Vitória da Conquista, tantas vezes marcada por contrastes urbanos e desigualdades territoriais, deu sinais claros de que começa a resgatar um de seus valores mais essenciais — o pertencimento. E não há política pública mais poderosa do que aquela que devolve ao cidadão o sentimento de que ele faz parte do espaço onde vive.

A Lagoa das Bateias amanheceu viva. Não apenas cheia, mas significativa. Centenas de pessoas ocuparam o parque não como visitantes ocasionais, mas como protagonistas de uma nova narrativa urbana. Caminhada, mutirão de limpeza, atividades físicas, cultura, lazer e consciência ambiental se entrelaçaram numa dinâmica orgânica, onde o mais importante não era o evento em si, mas o que ele representava: a retomada do espaço público como extensão da vida comunitária.

É inevitável reconhecer o papel da gestão municipal nesse processo. A administração da prefeita Sheila Lemos tem apostado na requalificação urbana como instrumento de transformação social, e isso começa a produzir efeitos visíveis. No entanto, mais do que obras, o que se viu foi uma mudança de abordagem — uma política que entende que cidade não se constrói apenas com concreto, mas com vínculos.

Nesse contexto, emerge uma figura que compreende com sensibilidade o espírito do tempo: Lucas Batista. Ao afirmar que a Lagoa é “a casa das pessoas, o quintal das pessoas”, ele sintetiza uma visão moderna de gestão pública, onde o espaço urbano deixa de ser um equipamento e passa a ser uma experiência coletiva.

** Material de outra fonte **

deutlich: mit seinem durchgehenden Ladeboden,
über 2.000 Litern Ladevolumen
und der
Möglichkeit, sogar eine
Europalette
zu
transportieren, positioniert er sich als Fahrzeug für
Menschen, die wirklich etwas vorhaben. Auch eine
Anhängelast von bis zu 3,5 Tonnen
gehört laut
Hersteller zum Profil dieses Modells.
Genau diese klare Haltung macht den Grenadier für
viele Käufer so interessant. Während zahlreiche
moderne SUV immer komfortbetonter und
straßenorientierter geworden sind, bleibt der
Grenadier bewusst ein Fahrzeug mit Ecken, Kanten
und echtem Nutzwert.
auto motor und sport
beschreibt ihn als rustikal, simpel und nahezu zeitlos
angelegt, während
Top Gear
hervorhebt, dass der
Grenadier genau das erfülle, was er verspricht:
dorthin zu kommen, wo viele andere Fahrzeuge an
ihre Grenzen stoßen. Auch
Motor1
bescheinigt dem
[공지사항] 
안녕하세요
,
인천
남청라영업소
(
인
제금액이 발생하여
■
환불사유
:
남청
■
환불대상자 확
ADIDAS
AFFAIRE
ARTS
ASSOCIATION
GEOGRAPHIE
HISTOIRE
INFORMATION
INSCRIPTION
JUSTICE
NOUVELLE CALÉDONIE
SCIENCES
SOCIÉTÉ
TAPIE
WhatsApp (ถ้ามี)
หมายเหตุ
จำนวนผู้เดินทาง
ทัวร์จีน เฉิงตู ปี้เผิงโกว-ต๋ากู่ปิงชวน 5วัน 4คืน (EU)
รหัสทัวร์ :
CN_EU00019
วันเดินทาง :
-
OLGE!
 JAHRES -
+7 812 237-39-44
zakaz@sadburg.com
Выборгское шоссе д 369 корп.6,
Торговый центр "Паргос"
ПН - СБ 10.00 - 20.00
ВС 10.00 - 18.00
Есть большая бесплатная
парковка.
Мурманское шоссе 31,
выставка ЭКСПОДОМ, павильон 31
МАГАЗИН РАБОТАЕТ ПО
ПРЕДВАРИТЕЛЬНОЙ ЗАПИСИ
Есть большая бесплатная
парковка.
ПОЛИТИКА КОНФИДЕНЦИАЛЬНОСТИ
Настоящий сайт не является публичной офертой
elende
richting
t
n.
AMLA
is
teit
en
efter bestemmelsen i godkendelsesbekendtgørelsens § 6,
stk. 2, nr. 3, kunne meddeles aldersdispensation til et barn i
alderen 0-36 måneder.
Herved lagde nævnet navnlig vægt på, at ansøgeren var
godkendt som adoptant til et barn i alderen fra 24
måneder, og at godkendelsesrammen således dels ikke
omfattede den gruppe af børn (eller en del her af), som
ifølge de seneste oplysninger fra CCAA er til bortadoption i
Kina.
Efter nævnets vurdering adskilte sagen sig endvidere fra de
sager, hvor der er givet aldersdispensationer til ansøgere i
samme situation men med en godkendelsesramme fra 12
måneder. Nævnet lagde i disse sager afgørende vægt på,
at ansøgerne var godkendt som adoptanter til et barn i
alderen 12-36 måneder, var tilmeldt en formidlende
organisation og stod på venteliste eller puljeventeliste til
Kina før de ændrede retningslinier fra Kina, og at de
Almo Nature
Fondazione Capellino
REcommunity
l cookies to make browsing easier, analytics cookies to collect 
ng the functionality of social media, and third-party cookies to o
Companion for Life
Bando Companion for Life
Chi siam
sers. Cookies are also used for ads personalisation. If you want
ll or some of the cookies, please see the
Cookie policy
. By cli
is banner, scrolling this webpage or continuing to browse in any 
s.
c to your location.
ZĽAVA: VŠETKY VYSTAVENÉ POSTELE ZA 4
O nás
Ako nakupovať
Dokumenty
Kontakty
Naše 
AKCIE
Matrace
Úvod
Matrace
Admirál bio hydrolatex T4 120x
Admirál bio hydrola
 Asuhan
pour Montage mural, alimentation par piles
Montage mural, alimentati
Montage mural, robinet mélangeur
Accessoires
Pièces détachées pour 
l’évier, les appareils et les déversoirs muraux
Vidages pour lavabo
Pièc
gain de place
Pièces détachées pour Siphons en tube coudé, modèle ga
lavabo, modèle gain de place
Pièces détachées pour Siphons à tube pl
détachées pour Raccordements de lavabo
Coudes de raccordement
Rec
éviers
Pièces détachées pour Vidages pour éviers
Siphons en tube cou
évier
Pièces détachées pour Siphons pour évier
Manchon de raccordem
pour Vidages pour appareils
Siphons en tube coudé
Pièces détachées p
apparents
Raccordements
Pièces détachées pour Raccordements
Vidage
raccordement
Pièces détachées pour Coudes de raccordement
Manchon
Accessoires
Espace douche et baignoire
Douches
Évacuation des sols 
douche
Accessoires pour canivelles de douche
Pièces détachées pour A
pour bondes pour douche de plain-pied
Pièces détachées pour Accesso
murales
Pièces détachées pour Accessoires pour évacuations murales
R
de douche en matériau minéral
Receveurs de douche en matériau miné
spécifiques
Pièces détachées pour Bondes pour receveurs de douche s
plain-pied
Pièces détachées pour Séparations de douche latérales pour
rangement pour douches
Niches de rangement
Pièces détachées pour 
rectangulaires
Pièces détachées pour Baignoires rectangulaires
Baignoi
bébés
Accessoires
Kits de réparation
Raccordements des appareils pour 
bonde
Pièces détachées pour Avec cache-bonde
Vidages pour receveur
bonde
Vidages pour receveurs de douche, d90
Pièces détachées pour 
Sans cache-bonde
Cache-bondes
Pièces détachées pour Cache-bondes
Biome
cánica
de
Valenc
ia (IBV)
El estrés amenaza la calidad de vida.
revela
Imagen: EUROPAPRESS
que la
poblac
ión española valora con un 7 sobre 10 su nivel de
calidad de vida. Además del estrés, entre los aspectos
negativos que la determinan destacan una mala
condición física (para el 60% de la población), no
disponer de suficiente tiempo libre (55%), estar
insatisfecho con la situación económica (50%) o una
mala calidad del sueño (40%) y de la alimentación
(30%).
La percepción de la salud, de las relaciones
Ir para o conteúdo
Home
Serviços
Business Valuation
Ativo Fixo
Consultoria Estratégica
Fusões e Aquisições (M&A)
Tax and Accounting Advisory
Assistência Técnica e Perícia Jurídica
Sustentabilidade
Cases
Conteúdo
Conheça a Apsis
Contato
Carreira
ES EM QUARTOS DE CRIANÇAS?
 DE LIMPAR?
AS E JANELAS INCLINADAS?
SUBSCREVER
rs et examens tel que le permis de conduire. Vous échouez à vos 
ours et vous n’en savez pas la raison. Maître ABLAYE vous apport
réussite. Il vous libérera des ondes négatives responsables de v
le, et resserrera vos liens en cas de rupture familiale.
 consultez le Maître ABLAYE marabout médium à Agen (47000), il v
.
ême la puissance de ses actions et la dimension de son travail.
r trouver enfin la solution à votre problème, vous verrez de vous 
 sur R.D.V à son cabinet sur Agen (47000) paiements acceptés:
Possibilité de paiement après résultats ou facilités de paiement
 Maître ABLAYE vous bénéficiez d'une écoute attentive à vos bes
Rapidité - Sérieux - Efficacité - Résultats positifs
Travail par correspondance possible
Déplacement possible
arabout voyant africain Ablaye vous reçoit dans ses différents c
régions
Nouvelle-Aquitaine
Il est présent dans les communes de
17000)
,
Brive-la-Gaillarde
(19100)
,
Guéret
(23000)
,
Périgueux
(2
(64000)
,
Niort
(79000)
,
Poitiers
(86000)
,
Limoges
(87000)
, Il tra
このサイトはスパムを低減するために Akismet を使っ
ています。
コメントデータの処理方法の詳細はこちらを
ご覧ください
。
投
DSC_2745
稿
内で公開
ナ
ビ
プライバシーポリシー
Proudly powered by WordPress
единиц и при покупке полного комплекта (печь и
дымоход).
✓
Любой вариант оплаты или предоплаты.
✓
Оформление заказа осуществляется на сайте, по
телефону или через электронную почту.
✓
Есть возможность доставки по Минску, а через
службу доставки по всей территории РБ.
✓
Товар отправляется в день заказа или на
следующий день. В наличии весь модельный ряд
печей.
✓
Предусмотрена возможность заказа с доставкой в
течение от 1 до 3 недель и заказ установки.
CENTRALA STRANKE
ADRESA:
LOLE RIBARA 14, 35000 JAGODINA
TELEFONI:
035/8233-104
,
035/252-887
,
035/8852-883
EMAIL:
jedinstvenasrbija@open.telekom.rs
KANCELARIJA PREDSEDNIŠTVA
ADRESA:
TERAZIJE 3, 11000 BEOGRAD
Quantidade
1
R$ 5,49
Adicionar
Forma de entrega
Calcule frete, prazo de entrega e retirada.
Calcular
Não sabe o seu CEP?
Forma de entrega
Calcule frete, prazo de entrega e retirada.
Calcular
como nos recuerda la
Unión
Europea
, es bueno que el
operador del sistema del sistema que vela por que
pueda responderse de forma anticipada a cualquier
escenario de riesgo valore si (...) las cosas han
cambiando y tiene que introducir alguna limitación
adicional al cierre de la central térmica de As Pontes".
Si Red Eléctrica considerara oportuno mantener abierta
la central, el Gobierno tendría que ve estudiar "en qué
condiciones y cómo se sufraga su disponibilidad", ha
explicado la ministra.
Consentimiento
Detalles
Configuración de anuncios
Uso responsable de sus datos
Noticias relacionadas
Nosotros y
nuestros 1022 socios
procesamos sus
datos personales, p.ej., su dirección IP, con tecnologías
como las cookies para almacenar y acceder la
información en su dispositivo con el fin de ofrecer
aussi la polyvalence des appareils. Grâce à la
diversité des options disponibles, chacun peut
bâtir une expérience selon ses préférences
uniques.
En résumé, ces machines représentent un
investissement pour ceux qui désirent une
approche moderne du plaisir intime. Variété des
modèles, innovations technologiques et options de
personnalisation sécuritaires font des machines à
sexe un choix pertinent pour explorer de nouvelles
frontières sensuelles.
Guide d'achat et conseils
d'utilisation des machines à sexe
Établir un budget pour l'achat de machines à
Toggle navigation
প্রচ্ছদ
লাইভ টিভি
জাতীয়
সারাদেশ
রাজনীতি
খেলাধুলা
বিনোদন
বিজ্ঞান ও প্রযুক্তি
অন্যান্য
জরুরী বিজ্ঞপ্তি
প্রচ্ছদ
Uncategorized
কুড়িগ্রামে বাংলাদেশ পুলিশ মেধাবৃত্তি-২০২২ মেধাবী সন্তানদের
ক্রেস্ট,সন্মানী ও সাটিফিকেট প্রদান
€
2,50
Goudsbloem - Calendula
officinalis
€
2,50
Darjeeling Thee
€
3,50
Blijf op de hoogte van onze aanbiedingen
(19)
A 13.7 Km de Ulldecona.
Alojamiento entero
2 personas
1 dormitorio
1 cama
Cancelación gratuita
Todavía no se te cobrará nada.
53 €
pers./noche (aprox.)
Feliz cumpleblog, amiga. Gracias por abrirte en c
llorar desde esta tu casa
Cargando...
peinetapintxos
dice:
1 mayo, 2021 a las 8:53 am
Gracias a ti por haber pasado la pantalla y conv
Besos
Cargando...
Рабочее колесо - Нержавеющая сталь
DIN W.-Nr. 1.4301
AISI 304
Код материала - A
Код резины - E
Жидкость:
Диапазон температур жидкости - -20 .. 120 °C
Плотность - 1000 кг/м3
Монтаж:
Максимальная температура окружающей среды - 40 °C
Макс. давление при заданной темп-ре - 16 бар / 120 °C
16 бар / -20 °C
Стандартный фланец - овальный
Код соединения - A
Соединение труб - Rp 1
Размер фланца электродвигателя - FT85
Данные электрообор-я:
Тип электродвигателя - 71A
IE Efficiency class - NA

E foi exatamente isso que se viu. Não havia espectadores passivos. Havia cidadãos ativos. Pessoas que caminharam, dançaram, respiraram, mas também refletiram e agiram. A imagem de moradores retirando lixo, pneus e resíduos do parque é, ao mesmo tempo, um retrato do abandono passado e um símbolo potente de reconstrução social. É a cidadania deixando de ser discurso e se tornando prática.

A força do evento esteve, sobretudo, na participação popular. A Zona Oeste, historicamente esquecida em muitos aspectos, mostrou sua vitalidade, sua capacidade de mobilização e seu desejo de ser vista, ouvida e respeitada. Ali, naquele espaço revitalizado, não havia periferia — havia centralidade humana.

Outro ponto que merece destaque é a integração de políticas públicas. Meio ambiente, esporte, saúde, cultura e educação deixaram de atuar de forma isolada e passaram a dialogar entre si. Esse modelo integrado é, hoje, uma das principais tendências de gestão urbana inteligente e sustentável, capaz de gerar impacto real na qualidade de vida da população.

O sucesso da caminhada ecológica não pode ser medido apenas por números ou pela diversidade de atividades. Seu verdadeiro significado está na mudança de mentalidade que começa a germinar. Um parque revitalizado não se sustenta apenas com investimento público — ele depende do cuidado cotidiano da população. E isso, finalmente, começa a acontecer.

O que se viveu na Lagoa das Bateias foi mais do que um evento bem executado. Foi um marco simbólico. Um ponto de inflexão. A prova concreta de que, quando poder público e comunidade caminham juntos, a cidade deixa de ser um cenário inerte e se transforma em obra coletiva.

Se esse movimento persistir — com continuidade, responsabilidade e participação ativa — a Lagoa das Bateias não será apenas um espaço recuperado. Tornar-se-á um símbolo de transformação urbana, cidadania ativa e reconstrução do tecido social em Vitória da Conquista.

E talvez, no futuro, possamos olhar para este domingo não como um evento isolado, mas como o início de uma nova consciência urbana: aquela em que a cidade, finalmente, volta a pertencer ao seu povo.